■ **CHALLENGE**: Rewrite the text of every item below with "program" replaced by "code" and nothing else changed. Leave the pictures out.

start

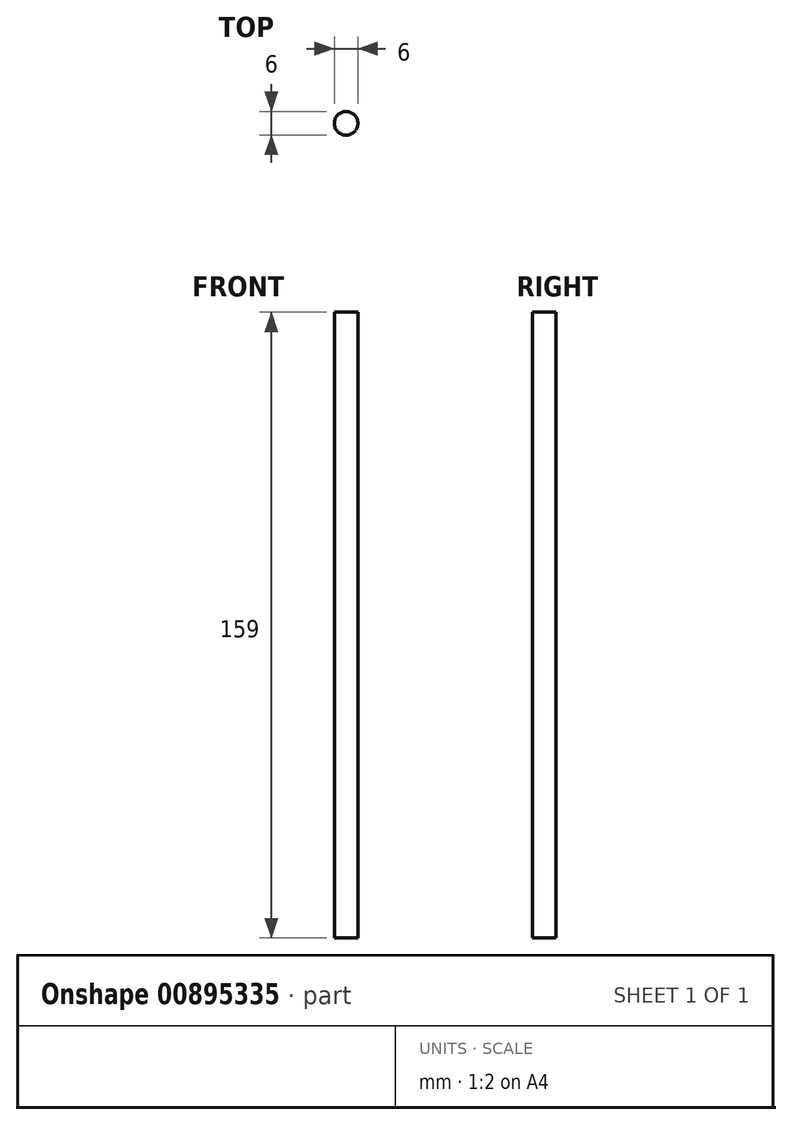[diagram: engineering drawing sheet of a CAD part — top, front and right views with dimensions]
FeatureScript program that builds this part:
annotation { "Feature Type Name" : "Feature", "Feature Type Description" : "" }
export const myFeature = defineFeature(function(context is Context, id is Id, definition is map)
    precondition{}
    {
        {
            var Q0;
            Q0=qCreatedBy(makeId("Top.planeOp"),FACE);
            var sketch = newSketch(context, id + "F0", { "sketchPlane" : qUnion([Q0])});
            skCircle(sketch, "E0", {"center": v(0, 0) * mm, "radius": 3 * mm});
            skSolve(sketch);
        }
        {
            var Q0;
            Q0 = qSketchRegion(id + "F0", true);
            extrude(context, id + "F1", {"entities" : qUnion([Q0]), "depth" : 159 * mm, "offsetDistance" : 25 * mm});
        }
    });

end

■ **RESULT OF THIS TASK**:
[diagram: engineering drawing sheet of a CAD part — top, front and right views with dimensions]
FeatureScript code that builds this part:
annotation { "Feature Type Name" : "Feature", "Feature Type Description" : "" }
export const myFeature = defineFeature(function(context is Context, id is Id, definition is map)
    precondition{}
    {
        {
            var Q0;
            Q0=qCreatedBy(makeId("Top.planeOp"),FACE);
            var sketch = newSketch(context, id + "F0", { "sketchPlane" : qUnion([Q0])});
            skCircle(sketch, "E0", {"center": v(0, 0) * mm, "radius": 3 * mm});
            skSolve(sketch);
        }
        {
            var Q0;
            Q0 = qSketchRegion(id + "F0", true);
            extrude(context, id + "F1", {"entities" : qUnion([Q0]), "depth" : 159 * mm, "offsetDistance" : 25 * mm});
        }
    });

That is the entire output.